La Tunisie aura ainsi accès à la Zone tripartite de libre-échange (TFTA) qui en plus du COMESA comprend la communauté d’Afrique de l’Est (EAC) et la communauté de développement d’Afrique australe (SADC). Pour Omar El Behi le ministre du commerce tunisien, se tourner vers l’Afrique est un impératif. Lors du « Financing Investment and Trade in Africa 2018 » il affirmait ainsi que « la diversification des partenaires est aujourd’hui plus que jamais nécessaire. L’Afrique occupe une place de choix dans cette orientation ».

Un Maghreb davantage tourné vers l’Afrique

À l’instar de la Tunisie, le Maroc et l’Algérie se tournent de manière croissante vers le continent africain pour leurs partenariats commerciaux. Alors que Rabat est aux portes de la communauté économique des Etats de l’Afrique de l’Ouest (CEDEAO), L’Algérie pourrait, comme son voisin tunisien, rejoindre le COMESA. Pour François-Aïssa Touazi, co-fondateur du think-tank CapMena, ce mouvement s’explique par le déséquilibre des relations entre les pays du Nord et le Maghreb et le besoin d’une collaboration sud-sud plus partenariale.

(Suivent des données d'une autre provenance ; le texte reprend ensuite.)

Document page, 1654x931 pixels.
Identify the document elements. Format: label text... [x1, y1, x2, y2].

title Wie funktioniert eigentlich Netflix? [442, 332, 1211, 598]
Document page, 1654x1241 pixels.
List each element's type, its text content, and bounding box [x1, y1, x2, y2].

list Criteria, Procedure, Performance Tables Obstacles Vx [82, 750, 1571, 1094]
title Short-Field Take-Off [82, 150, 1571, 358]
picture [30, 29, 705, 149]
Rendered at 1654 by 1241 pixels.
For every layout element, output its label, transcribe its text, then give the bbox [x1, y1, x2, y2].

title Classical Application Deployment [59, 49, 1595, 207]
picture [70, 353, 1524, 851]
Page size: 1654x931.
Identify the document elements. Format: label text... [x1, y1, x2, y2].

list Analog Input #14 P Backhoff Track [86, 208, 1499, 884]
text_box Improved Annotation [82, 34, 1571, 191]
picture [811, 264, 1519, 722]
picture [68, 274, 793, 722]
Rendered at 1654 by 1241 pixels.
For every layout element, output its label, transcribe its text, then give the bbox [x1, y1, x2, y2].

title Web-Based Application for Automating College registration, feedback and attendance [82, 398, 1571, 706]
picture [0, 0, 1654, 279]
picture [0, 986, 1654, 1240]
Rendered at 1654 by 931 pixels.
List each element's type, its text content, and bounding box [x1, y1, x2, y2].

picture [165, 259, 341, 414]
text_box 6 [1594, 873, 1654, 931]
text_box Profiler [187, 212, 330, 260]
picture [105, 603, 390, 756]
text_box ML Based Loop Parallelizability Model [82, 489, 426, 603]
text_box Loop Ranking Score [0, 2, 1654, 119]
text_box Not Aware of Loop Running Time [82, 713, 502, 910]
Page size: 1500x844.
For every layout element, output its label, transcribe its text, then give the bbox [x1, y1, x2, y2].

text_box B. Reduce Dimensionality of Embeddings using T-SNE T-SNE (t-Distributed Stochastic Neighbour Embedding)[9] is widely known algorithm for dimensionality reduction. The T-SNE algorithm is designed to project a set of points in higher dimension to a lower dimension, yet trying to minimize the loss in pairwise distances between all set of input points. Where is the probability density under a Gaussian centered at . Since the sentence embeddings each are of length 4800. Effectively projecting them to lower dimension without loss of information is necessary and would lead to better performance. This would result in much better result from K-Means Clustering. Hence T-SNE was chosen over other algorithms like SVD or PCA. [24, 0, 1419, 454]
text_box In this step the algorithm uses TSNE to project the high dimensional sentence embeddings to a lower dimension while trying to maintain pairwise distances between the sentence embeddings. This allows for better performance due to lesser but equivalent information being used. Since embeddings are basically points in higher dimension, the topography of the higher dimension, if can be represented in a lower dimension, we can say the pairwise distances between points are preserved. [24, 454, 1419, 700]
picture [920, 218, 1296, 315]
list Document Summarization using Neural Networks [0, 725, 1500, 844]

L’ambition africaine de la Tunisie ne se limite pas au COMESA. Ainsi, elle a signé un mémorandum d’entente avec la CEDEAO en vue d’une adhésion future et ouvert de nouvelles lignes aériennes vers le Niger, la Guinée et le Bénin et une liaison maritime vers le Sénégal. Le pays du Maghreb a compris que son avenir se jouait sur le continent. Toutefois, contrairement au Maroc, la Tunisie ne dispose pas d’un réseau bancaire solide, un problème qu’elle devra régler si elle veut soutenir son développement.